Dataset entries
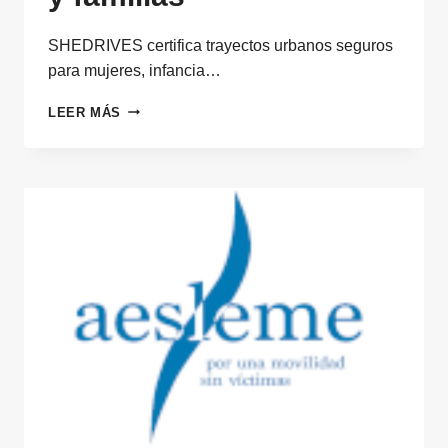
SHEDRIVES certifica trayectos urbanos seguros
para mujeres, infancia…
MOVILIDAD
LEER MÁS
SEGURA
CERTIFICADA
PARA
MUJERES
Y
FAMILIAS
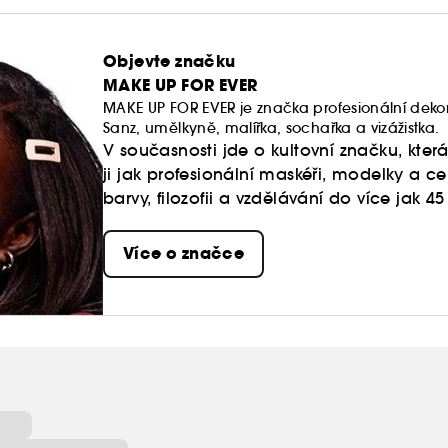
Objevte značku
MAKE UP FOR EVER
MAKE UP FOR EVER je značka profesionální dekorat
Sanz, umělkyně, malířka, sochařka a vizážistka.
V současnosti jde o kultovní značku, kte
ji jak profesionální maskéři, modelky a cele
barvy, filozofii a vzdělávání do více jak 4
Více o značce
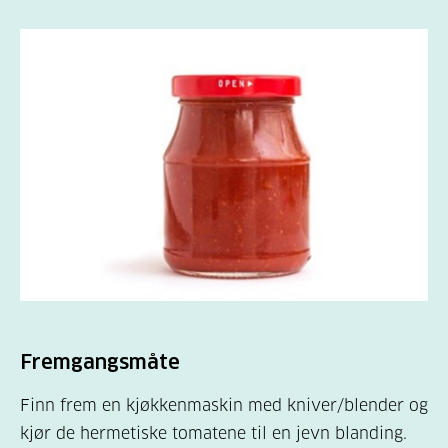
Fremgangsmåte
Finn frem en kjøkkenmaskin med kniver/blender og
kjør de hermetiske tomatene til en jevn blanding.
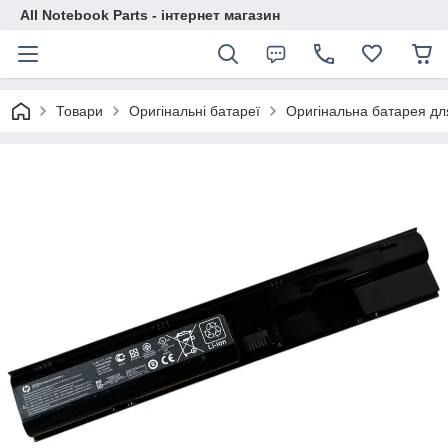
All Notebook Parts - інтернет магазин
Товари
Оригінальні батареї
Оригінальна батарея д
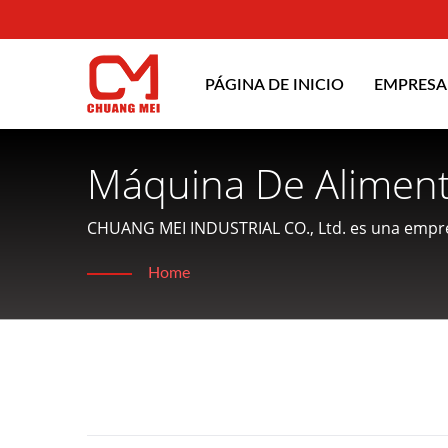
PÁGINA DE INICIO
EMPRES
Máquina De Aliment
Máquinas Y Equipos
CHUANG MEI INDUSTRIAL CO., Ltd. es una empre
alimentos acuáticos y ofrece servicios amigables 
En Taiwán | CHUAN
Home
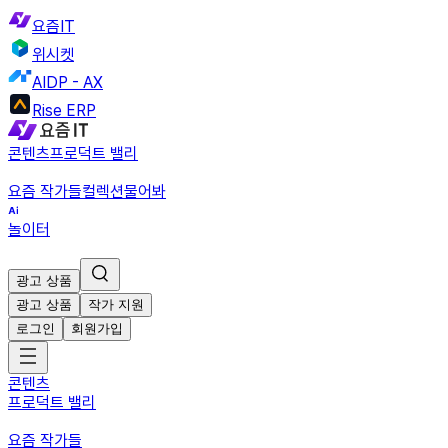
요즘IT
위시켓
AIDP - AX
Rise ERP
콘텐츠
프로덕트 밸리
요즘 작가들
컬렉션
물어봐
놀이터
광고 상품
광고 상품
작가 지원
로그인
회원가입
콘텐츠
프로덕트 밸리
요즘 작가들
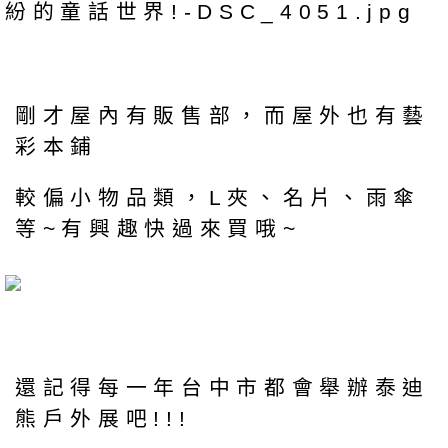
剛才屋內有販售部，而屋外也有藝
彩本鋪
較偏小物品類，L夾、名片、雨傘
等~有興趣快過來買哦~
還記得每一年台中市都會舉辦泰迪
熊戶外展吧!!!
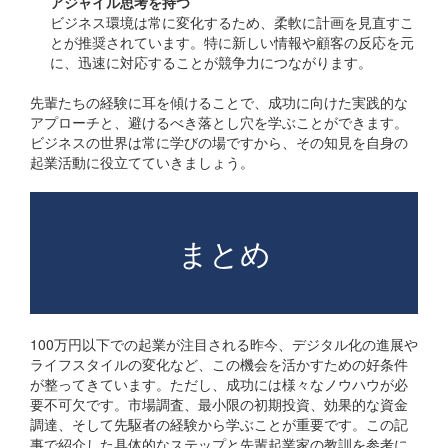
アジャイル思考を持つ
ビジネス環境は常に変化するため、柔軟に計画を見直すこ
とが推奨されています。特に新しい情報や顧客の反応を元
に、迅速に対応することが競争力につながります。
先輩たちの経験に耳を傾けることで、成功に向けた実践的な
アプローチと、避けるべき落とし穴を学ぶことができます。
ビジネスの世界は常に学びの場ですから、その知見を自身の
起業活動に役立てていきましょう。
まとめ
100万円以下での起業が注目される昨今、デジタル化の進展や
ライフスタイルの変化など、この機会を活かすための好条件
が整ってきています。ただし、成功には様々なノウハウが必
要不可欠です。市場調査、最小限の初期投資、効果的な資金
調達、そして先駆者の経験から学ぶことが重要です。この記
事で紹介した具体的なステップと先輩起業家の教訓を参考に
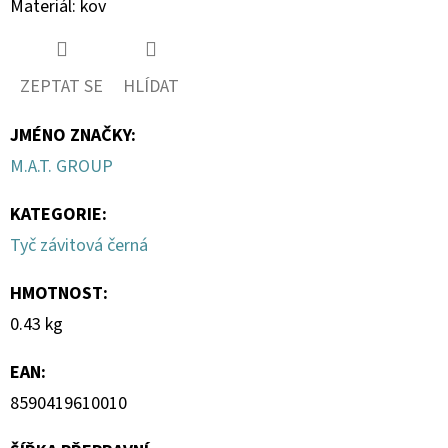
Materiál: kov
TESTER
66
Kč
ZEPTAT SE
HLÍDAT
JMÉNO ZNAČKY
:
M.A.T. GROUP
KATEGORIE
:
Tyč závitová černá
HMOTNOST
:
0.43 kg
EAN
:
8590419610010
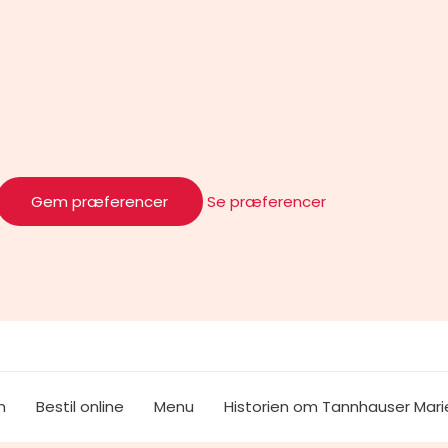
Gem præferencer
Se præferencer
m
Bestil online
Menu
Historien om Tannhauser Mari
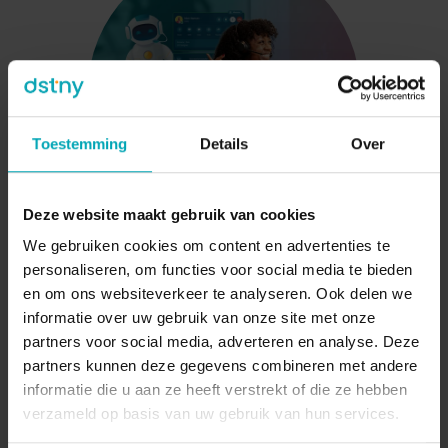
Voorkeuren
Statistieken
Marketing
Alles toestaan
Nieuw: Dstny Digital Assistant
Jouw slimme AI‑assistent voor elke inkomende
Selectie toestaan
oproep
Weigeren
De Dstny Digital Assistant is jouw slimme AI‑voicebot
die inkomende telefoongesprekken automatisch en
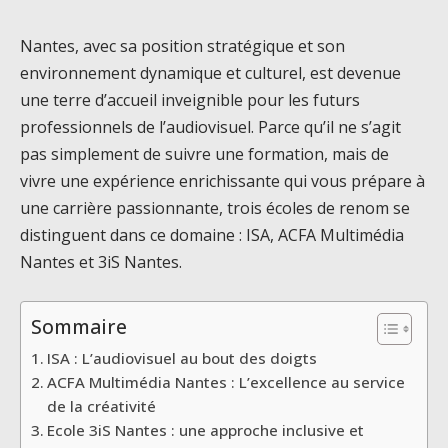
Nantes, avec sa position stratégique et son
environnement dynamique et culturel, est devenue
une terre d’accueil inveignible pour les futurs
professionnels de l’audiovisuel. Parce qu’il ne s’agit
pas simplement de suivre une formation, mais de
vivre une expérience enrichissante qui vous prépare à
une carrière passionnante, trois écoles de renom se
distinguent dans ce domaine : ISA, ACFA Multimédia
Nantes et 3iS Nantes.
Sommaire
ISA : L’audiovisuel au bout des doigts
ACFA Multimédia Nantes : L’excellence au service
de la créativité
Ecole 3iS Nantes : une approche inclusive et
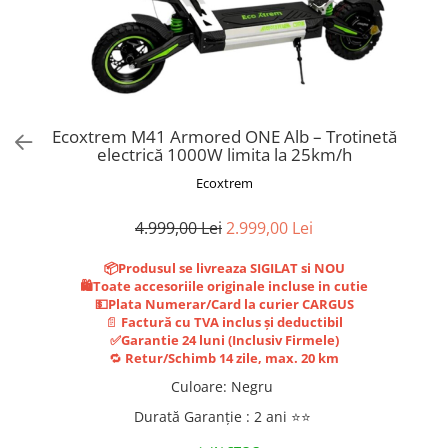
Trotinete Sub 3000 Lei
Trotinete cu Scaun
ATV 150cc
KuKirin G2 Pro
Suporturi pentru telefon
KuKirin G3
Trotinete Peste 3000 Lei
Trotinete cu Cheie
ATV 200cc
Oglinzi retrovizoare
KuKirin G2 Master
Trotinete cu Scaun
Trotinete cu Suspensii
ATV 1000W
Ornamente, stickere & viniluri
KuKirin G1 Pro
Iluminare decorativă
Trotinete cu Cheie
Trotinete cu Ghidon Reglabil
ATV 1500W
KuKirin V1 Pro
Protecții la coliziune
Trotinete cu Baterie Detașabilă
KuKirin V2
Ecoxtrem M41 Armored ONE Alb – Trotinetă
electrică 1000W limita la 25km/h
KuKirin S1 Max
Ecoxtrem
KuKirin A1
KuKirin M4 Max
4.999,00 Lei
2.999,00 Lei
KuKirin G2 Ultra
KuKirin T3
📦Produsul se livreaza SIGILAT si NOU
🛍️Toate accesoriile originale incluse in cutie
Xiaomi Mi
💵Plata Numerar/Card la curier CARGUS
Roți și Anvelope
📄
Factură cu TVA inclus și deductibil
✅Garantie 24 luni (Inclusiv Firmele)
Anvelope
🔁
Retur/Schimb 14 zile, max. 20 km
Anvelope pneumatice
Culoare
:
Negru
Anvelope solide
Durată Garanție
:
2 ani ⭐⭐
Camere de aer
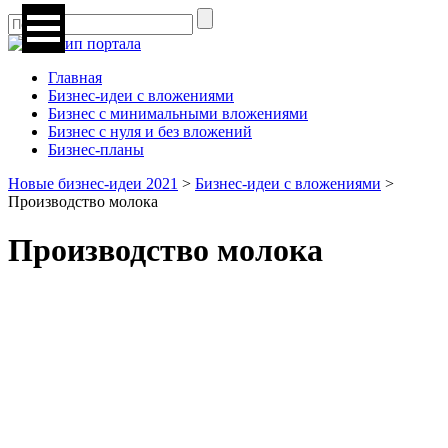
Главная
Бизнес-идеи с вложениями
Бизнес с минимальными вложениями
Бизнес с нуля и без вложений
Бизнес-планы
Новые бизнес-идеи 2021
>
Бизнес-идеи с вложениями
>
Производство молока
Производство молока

# JOB ITEM
Update these lines by putting "Cauciucuri" wherever "Anvelope" appears, keeping everything else the same. Leave the pictures out of your answer.

# RESPONSE BELOW
SHEDRIVES certifica trayectos urbanos seguros
para mujeres, infancia…
MOVILIDAD
LEER MÁS
SEGURA
CERTIFICADA
PARA
MUJERES
Y
FAMILIAS
Objevte značku
MAKE UP FOR EVER
MAKE UP FOR EVER je značka profesionální dekorat
Sanz, umělkyně, malířka, sochařka a vizážistka.
V současnosti jde o kultovní značku, kte
ji jak profesionální maskéři, modelky a cele
barvy, filozofii a vzdělávání do více jak 4
Více o značce
Fremgangsmåte
Finn frem en kjøkkenmaskin med kniver/blender og
kjør de hermetiske tomatene til en jevn blanding.
All Notebook Parts - інтернет магазин
Товари
Оригінальні батареї
Оригінальна батарея д
PÁGINA DE INICIO
EMPRES
Máquina De Aliment
Máquinas Y Equipos
CHUANG MEI INDUSTRIAL CO., Ltd. es una empre
alimentos acuáticos y ofrece servicios amigables 
En Taiwán | CHUAN
Home
요즘IT
위시켓
AIDP - AX
Rise ERP
콘텐츠
프로덕트 밸리
요즘 작가들
컬렉션
물어봐
놀이터
광고 상품
광고 상품
작가 지원
로그인
회원가입
콘텐츠
프로덕트 밸리
요즘 작가들
剛才屋內有販售部，而屋外也有藝
彩本鋪
較偏小物品類，L夾、名片、雨傘
等~有興趣快過來買哦~
還記得每一年台中市都會舉辦泰迪
熊戶外展吧!!!
アジャイル思考を持つ
ビジネス環境は常に変化するため、柔軟に計画を見直すこ
とが推奨されています。特に新しい情報や顧客の反応を元
に、迅速に対応することが競争力につながります。
先輩たちの経験に耳を傾けることで、成功に向けた実践的な
アプローチと、避けるべき落とし穴を学ぶことができます。
ビジネスの世界は常に学びの場ですから、その知見を自身の
起業活動に役立てていきましょう。
まとめ
100万円以下での起業が注目される昨今、デジタル化の進展や
ライフスタイルの変化など、この機会を活かすための好条件
が整ってきています。ただし、成功には様々なノウハウが必
要不可欠です。市場調査、最小限の初期投資、効果的な資金
調達、そして先駆者の経験から学ぶことが重要です。この記
事で紹介した具体的なステップと先輩起業家の教訓を参考に
Materiál: kov
TESTER
66
Kč
ZEPTAT SE
HLÍDAT
JMÉNO ZNAČKY
:
M.A.T. GROUP
KATEGORIE
:
Tyč závitová černá
HMOTNOST
:
0.43 kg
EAN
:
8590419610010
Gem præferencer
Se præferencer
m
Bestil online
Menu
Historien om Tannhauser Mari
Voorkeuren
Statistieken
Marketing
Alles toestaan
Nieuw: Dstny Digital Assistant
Jouw slimme AI‑assistent voor elke inkomende
Selectie toestaan
oproep
Weigeren
De Dstny Digital Assistant is jouw slimme AI‑voicebot
die inkomende telefoongesprekken automatisch en
Nantes, avec sa position stratégique et son
environnement dynamique et culturel, est devenue
une terre d’accueil inveignible pour les futurs
professionnels de l’audiovisuel. Parce qu’il ne s’agit
pas simplement de suivre une formation, mais de
vivre une expérience enrichissante qui vous prépare à
une carrière passionnante, trois écoles de renom se
distinguent dans ce domaine : ISA, ACFA Multimédia
Nantes et 3iS Nantes.
Sommaire
ISA : L’audiovisuel au bout des doigts
ACFA Multimédia Nantes : L’excellence au service
de la créativité
Ecole 3iS Nantes : une approche inclusive et
Trotinete Sub 3000 Lei
Trotinete cu Scaun
ATV 150cc
KuKirin G2 Pro
Suporturi pentru telefon
KuKirin G3
Trotinete Peste 3000 Lei
Trotinete cu Cheie
ATV 200cc
Oglinzi retrovizoare
KuKirin G2 Master
Trotinete cu Scaun
Trotinete cu Suspensii
ATV 1000W
Ornamente, stickere & viniluri
KuKirin G1 Pro
Iluminare decorativă
Trotinete cu Cheie
Trotinete cu Ghidon Reglabil
ATV 1500W
KuKirin V1 Pro
Protecții la coliziune
Trotinete cu Baterie Detașabilă
KuKirin V2
Ecoxtrem M41 Armored ONE Alb – Trotinetă
electrică 1000W limita la 25km/h
KuKirin S1 Max
Ecoxtrem
KuKirin A1
KuKirin M4 Max
4.999,00 Lei
2.999,00 Lei
KuKirin G2 Ultra
KuKirin T3
📦Produsul se livreaza SIGILAT si NOU
🛍️Toate accesoriile originale incluse in cutie
Xiaomi Mi
💵Plata Numerar/Card la curier CARGUS
Roți și Cauciucuri
📄
Factură cu TVA inclus și deductibil
✅Garantie 24 luni (Inclusiv Firmele)
Cauciucuri
🔁
Retur/Schimb 14 zile, max. 20 km
Cauciucuri pneumatice
Culoare
:
Negru
Cauciucuri solide
Durată Garanție
:
2 ani ⭐⭐
Camere de aer
Главная
Бизнес-идеи с вложениями
Бизнес с минимальными вложениями
Бизнес с нуля и без вложений
Бизнес-планы
Новые бизнес-идеи 2021
>
Бизнес-идеи с вложениями
>
Производство молока
Производство молока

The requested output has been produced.